### TEXT EXCERPT ###

# Best child's helmet??



## Tinkerbee (22 Apr 2012)

My youngest son is 21 months old and pretty keen on commandeering his brother and sister's trikes and bikes. I need to get him a helmet (haven't measured his head yet - will do when he wakes up... ) but I do need a good one as he is a terrible daredevil and I constantly watch him with my heart in my mouth... 

It's really just for use on trikes and bikes - I don't have him on the back of my bike or in a trailer. However he has NO fear (other than mine) so I want smth really good to protect him *when* he comes off.

Any recommendations gratefully received.

*just measured and his head is 50cm circumference...*


----------



## Red Light (22 Apr 2012)

Helmets are all much the same in protective ability irrespective of price so make etc really doesn't matter but fit does. So go to your local bike shop and get one that fits properly, not by measuring their head and mail order. Also be aware that they are only recommended for use when on the bike or trike - a number of children, mostly very young ones aged 2-3yrs, have been killed by strangulation when their cycle helmets have got caught in other play equipment, trees, bunk beds, windows, clotheslines etc and as a result the US Consumer Product Safety Commission recommends against wearing them in playgrounds.


----------



## ufkacbln (22 Apr 2012)

Thudguard!!!!

More seriously, there is a lot of good info  here about children, helmets and although US based it is relevant to the UK


----------



## growingvegetables (22 Apr 2012)

Jacqueline Martin said:


> My youngest son is 21 months old ... I need to get him a helmet ... he is a terrible daredevil and I constantly watch him with my heart in my mouth


Oh god - yup, I know where you're coming from.

Somehow (NOTHING whatsoever to do with me or his mum), the son I'm thinking of has reached his 21st birthday. Reckons Knows his scars are a "babe-magnet".

And he still manages to make my heart stop


----------



## Tinkerbee (22 Apr 2012)

Thanks everyone - I will get him fitted for one at a bike shop 'cos in my ignorance I was intending on just ordering one online.


----------



## Canrider (20 May 2012)

### MATERIAL ###

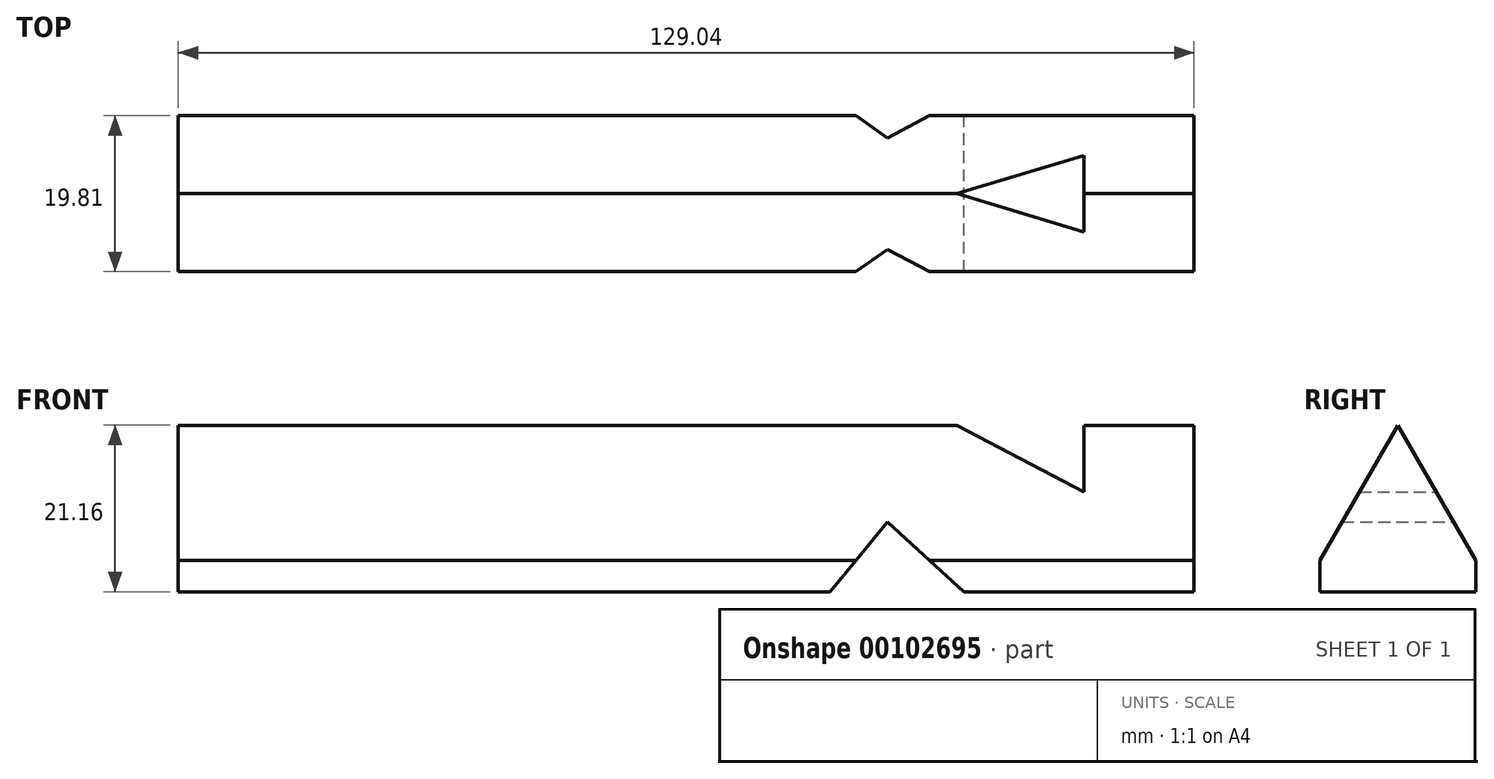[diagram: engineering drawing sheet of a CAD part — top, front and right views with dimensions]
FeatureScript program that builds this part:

###

### WORK TO DO
a. Can you rewrite the passage of the helmet thread that begins at the words "My youngest son is 21 months old and" and stops after "Light (22 Apr 2012)", changing "daredevil" to "thrill-seeker"?
b. Could you carry the helmet thread on from the point where it stops?
This material comes from a separate source.

### OUTPUTS FOR THE TASKS
a.
My youngest son is 21 months old and pretty keen on commandeering his brother and sister's trikes and bikes. I need to get him a helmet (haven't measured his head yet - will do when he wakes up... ) but I do need a good one as he is a terrible thrill-seeker and I constantly watch him with my heart in my mouth... 

It's really just for use on trikes and bikes - I don't have him on the back of my bike or in a trailer. However he has NO fear (other than mine) so I want smth really good to protect him *when* he comes off.

Any recommendations gratefully received.

*just measured and his head is 50cm circumference...*


----------



## Red Light (22 Apr 2012)

b.
[QUOTE 1817877, member: 45"]Your choice is whether to get a thin-shelled polystyrene helmet, like adult cycling helmets, or a skate-type helmet which has a much thicker shell. Different levels of protection. The skater helmets are a little heavier but tend to be smaller, and we found them the best option for our children. If you can get to a Decathlon then have a look there as they have some good options.[/quote]
Thanks for that MrP, I'll check those out when Miss Canrider needs an upgrade.


> Oh, and get one with the ratchet-type tightener.


+1, but mind you don't get their hair caught in the ratchet!!


----------



## Canrider (20 May 2012)

[QUOTE 1857033, member: 45"]Ever pinched their chin doing up the chin clip? I have. [/quote]
No, for I have teh mad skillz (or, I spend most of my time ripping hair out with the ratchet).


----------



## Dan B (20 May 2012)

growingvegetables said:


> Knows his scars are a "babe-magnet".


This misconception though common is based on a misreading of the _actual_ message, which is that "chicks dig cars"


----------



## Red Light (20 May 2012)

Dan B said:


> This misconception though common is based on a misreading of the _actual_ message, which is that "chicks dig cars"


----------



## Butterfly (25 May 2012)

Take him with you when you buy one and let him choose. There are some cool ones with lights on. If he hates it and spends all his time trying to take it off and undoing the straps (or trying to slide them up over his nose), it won't protect properly. The best helmet in the world won't protect the child who has undone it.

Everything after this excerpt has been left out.